▶ _PASSAGE TO READ_:
# This is a Jupyter Notebook in markdown format.

# # Recurrent Neural Networks (RNNs): Long-Term Dependencies and the Vanishing Gradient Problem

This notebook provides a detailed explanation of the long-term dependency issue in simple Recurrent Neural Networks (RNNs), specifically focusing on the **vanishing gradient problem**. It also breaks down the underlying mathematical formulas that lead to this limitation, combining insights from the provided Udemy video transcription.

---

## 1. Introduction to Long-Term Dependency in RNNs

Recurrent Neural Networks (RNNs) are designed to process sequential data, where the output at a given step depends on previous computations. They achieve this by maintaining a "hidden state" that captures information from prior time steps.

However, simple RNNs face a significant challenge: they struggle to effectively capture **long-term dependencies**. This means that information from earlier parts of a long sequence tends to have a diminishing or negligible impact on predictions made much later in the sequence. This limitation makes simple RNNs unsuitable for use cases where understanding distant context is crucial (e.g., predicting the next word in a sentence based on context set many words earlier).

To clarify this abstract concept, let's dive into a concrete example and the underlying mathematics.

---

## 2. Setting up the RNN Example

Consider a simple RNN processing a sequence of words in a sentence. Let's assume a sentence has $T$ words, $X_1, X_2, \dots, X_T$.

**Unfolding the RNN over Time:**

The RNN processes each word sequentially, unfolding its structure over time steps:

* **At time $t=1$:** Input is $X_1$.
* **At time $t=2$:** Input is $X_2$.
* ...
* **At time $t=T$:** Input is $X_T$, producing the final output $y\_hat_T$.

At each time step $t$, the RNN calculates a hidden state $O_t$ (or $h_t$) based on the current input $X_t$ and the previous hidden state $O_{t-1}$. This hidden state is then used to compute an output $y\_hat_t$.

The calculation of the hidden state $O_t$ often involves an activation function (e.g., Sigmoid or Tanh):

$O_t = \text{Activation}(X_t \cdot W_I + O_{t-1} \cdot W_H + B_H)$

Where:
* $X_t$: Input vector at time $t$.
* $W_I$: Input weight matrix, transforming the input into the hidden state space.
* $O_{t-1}$: Hidden state vector from the previous time step.
* $W_H$: Recurrent weight matrix, transforming the previous hidden state into the current hidden state. This is the weight matrix that `recurs` across time steps.
* $B_H$: Bias vector for the hidden layer.
* $\text{Activation}(\cdot)$: An element-wise non-linear activation function (e.g., Sigmoid, Tanh).

The output $y\_hat_t$ is typically calculated from the hidden state $O_t$ through an output layer:

$y\_hat_t = \text{Activation}(O_t \cdot W_O + B_O)$

Where:
* $W_O$: Output weight matrix.
* $B_O$: Bias vector for the output layer.

---

## 3. Weight Updates and Backpropagation Through Time (BPTT)

▶ _DATA PROVIDED_:
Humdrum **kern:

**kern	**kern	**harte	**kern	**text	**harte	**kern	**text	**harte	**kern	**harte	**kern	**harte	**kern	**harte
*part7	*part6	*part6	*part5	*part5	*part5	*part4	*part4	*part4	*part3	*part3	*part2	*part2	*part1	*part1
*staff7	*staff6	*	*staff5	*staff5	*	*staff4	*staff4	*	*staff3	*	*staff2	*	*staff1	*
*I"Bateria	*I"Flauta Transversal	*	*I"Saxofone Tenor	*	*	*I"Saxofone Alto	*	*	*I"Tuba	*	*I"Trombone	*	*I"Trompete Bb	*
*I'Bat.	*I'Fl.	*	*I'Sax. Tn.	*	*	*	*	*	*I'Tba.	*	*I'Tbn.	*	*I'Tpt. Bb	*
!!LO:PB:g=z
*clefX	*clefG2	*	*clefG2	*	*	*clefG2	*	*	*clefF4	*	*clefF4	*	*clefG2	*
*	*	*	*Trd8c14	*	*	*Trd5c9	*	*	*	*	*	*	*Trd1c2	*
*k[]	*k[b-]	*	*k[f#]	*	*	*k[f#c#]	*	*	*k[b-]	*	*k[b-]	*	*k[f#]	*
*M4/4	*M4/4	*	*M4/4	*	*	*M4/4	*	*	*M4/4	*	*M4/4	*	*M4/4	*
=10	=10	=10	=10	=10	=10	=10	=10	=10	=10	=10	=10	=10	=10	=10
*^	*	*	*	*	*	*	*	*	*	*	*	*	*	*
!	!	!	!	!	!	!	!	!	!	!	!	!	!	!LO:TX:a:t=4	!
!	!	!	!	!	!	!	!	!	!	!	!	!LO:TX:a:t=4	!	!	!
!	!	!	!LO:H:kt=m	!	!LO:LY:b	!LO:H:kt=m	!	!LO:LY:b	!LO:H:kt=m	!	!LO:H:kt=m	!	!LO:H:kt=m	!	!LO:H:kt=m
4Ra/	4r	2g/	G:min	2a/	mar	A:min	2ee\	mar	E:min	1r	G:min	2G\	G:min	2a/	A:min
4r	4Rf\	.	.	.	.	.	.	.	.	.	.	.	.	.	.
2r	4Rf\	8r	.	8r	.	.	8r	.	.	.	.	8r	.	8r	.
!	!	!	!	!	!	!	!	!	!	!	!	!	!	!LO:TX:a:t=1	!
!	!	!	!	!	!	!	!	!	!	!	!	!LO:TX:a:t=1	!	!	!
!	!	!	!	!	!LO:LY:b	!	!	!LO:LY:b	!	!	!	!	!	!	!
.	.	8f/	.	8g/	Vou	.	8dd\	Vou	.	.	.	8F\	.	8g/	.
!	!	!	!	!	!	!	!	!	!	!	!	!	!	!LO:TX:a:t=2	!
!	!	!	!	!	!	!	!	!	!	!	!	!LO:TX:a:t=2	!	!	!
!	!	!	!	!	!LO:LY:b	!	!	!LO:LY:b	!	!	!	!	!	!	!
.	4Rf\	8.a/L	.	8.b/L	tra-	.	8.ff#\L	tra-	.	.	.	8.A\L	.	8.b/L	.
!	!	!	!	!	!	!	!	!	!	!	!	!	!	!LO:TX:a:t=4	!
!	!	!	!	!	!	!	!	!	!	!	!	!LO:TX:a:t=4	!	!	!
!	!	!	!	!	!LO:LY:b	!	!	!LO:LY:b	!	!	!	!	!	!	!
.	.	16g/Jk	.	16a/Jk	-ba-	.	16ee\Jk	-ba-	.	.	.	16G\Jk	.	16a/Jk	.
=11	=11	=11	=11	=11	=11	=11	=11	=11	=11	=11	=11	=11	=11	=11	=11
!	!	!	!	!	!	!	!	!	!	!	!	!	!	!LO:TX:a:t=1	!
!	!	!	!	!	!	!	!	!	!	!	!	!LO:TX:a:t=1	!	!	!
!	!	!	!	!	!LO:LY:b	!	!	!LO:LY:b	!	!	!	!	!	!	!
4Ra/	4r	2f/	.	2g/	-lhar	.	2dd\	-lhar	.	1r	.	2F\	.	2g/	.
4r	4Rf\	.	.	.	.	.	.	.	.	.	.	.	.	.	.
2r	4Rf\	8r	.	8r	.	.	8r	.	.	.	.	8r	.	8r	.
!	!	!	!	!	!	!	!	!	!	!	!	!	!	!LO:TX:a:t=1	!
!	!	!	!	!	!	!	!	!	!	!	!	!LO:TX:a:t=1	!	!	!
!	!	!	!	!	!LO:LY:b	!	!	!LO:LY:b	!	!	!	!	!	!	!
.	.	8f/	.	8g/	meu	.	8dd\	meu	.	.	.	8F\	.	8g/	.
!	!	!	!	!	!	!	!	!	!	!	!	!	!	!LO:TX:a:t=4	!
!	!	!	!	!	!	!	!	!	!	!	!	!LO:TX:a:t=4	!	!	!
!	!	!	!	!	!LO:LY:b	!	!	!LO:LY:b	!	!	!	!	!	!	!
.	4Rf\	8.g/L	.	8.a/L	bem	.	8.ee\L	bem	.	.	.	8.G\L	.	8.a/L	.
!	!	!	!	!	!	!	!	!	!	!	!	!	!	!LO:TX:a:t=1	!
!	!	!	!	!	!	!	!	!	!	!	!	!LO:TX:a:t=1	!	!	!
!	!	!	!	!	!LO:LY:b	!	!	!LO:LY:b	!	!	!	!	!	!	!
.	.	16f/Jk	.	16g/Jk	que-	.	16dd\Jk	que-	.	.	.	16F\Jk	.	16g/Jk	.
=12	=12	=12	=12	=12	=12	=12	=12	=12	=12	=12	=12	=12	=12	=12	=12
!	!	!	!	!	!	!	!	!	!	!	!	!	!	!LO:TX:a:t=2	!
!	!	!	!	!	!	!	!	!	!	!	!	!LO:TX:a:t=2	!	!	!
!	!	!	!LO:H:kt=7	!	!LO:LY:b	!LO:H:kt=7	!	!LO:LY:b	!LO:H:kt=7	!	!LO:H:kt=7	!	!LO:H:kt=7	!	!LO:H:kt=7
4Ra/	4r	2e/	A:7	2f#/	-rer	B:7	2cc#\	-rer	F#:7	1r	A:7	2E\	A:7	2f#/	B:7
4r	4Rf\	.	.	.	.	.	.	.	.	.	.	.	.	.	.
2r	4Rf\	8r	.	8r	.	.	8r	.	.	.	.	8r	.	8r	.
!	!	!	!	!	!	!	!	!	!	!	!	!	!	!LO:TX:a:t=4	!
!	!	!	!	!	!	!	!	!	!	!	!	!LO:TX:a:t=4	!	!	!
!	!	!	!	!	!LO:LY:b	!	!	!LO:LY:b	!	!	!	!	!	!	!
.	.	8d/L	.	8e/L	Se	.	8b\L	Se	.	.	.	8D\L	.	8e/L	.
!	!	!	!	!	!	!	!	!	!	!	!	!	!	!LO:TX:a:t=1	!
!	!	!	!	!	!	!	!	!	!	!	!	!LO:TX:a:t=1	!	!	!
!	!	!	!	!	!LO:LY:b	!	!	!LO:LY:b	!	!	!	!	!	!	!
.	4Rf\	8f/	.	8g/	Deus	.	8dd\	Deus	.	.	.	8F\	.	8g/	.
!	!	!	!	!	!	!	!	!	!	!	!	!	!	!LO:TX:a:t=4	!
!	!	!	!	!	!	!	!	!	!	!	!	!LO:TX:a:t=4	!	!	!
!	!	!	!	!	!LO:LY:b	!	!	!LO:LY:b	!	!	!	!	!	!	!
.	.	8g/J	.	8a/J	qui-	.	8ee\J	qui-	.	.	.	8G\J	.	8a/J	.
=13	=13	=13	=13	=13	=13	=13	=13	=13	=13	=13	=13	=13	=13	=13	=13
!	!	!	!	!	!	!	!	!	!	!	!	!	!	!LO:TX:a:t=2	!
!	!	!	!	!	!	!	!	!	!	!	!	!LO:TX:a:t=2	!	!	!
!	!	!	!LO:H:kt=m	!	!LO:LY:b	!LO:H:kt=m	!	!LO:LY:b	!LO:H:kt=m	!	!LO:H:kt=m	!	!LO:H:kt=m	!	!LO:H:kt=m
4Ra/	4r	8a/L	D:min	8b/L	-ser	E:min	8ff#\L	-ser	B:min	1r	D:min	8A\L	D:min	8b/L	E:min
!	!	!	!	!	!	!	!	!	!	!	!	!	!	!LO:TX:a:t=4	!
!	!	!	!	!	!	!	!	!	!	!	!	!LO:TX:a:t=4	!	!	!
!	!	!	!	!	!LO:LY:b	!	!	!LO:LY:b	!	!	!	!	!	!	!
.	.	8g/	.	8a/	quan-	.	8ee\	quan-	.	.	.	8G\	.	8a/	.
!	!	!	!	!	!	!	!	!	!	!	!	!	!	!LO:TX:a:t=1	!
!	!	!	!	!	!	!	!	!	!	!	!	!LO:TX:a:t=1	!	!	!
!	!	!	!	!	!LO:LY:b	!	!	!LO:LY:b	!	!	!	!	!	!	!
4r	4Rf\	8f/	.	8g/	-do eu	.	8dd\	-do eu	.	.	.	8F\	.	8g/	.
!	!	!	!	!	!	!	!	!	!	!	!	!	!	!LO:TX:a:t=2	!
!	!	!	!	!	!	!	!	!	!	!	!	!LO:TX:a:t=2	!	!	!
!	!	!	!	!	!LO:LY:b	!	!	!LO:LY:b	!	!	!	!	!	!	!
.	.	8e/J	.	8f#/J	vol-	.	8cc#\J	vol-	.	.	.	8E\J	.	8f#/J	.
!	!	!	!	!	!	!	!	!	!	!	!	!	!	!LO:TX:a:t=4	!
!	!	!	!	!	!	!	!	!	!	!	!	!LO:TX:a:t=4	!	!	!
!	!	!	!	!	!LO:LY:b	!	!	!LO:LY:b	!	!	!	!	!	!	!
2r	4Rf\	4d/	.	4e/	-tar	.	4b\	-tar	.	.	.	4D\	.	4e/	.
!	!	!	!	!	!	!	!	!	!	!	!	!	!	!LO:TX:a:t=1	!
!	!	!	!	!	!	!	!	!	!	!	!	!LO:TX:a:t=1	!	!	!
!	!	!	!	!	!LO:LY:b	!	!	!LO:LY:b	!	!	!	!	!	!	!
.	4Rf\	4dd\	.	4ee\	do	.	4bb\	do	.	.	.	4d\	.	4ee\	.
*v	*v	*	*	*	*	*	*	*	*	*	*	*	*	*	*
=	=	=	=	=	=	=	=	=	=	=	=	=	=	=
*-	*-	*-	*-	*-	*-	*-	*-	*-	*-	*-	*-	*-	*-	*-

▶ _DIRECTIVES_:
1. From the RNN notebook, set down the passage between "The calculation of" and "across time steps.", inclusive, with no changes.
2. Extend the RNN notebook on the vanishing gradient problem, picking up right after its final line.

▶ _OUTPUTS_:
1.
The calculation of the hidden state $O_t$ often involves an activation function (e.g., Sigmoid or Tanh):

$O_t = \text{Activation}(X_t \cdot W_I + O_{t-1} \cdot W_H + B_H)$

Where:
* $X_t$: Input vector at time $t$.
* $W_I$: Input weight matrix, transforming the input into the hidden state space.
* $O_{t-1}$: Hidden state vector from the previous time step.
* $W_H$: Recurrent weight matrix, transforming the previous hidden state into the current hidden state. This is the weight matrix that `recurs` across time steps.

2.
Training an RNN, like any neural network, involves updating its weights ($W_I, W_H, W_O$) to minimize a loss function (e.g., cross-entropy for classification, mean squared error for regression). This is typically done using an optimization algorithm like Gradient Descent, which relies on calculating the gradients of the loss function with respect to each weight.

The generic weight update formula is:

$W_{new} = W_{old} - \text{learning\_rate} \times \frac{\partial \text{Loss}}{\partial W_{old}}$

The term $\frac{\partial \text{Loss}}{\partial W_{old}}$ is the **gradient**, which indicates the direction and magnitude of the steepest ascent of the loss function. To minimize the loss, we move in the opposite direction of the gradient.

In RNNs, this gradient calculation involves a process called **Backpropagation Through Time (BPTT)**, which is essentially backpropagation applied across the unfolded time steps.

### 3.1. Gradient for Output Weights ($W_O$)

Calculating the gradient for the output weights ($W_O$) is relatively straightforward because $W_O$ directly affects the output $y\_hat_t$ at each time step. Using the chain rule:

$\frac{\partial \text{Loss}}{\partial W_O} = \frac{\partial \text{Loss}}{\partial y\_hat_T} \times \frac{\partial y\_hat_T}{\partial W_O}$ (considering the loss at the final time step $T$)

This chain is short and typically doesn't pose a vanishing gradient problem on its own.

### 3.2. Gradient for Recurrent (Hidden) Weights ($W_H$) - The Core of the Vanishing Gradient Problem

This is where the long-term dependency issue manifests. The recurrent weight $W_H$ is used at *every* time step to compute the current hidden state from the previous one. Therefore, its influence propagates across all time steps, and its gradient needs to accumulate contributions from all these connections.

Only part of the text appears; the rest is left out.